Exercise aim: Retype, word for word, each line between the lines holding "presumem um ambiente CUDA." and "Fluxo de trabalho de desktop", inclusive, and leave the rest of the data alone.

Data for processing:
+ + + +

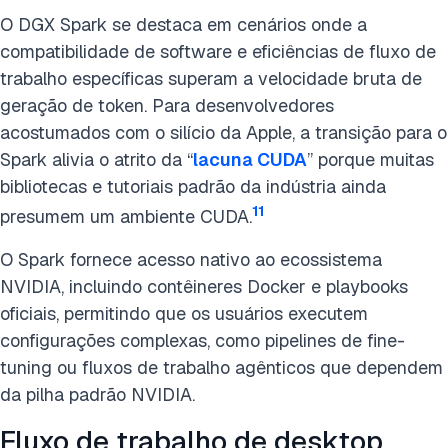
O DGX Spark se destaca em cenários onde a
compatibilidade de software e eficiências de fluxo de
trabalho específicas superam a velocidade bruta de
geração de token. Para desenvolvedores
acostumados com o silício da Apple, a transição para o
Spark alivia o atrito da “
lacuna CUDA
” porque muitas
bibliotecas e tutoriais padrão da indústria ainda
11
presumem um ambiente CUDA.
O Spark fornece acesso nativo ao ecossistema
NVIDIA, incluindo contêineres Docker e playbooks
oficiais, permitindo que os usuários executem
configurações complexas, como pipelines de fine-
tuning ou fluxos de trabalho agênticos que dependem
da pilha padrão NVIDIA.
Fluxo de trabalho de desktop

+ + + +

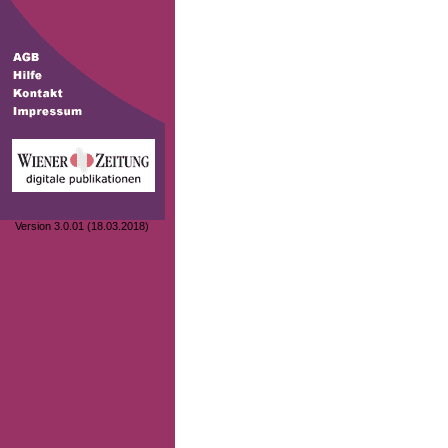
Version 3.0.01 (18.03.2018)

+ + + +

Solved exercise:
presumem um ambiente CUDA.
O Spark fornece acesso nativo ao ecossistema
NVIDIA, incluindo contêineres Docker e playbooks
oficiais, permitindo que os usuários executem
configurações complexas, como pipelines de fine-
tuning ou fluxos de trabalho agênticos que dependem
da pilha padrão NVIDIA.
Fluxo de trabalho de desktop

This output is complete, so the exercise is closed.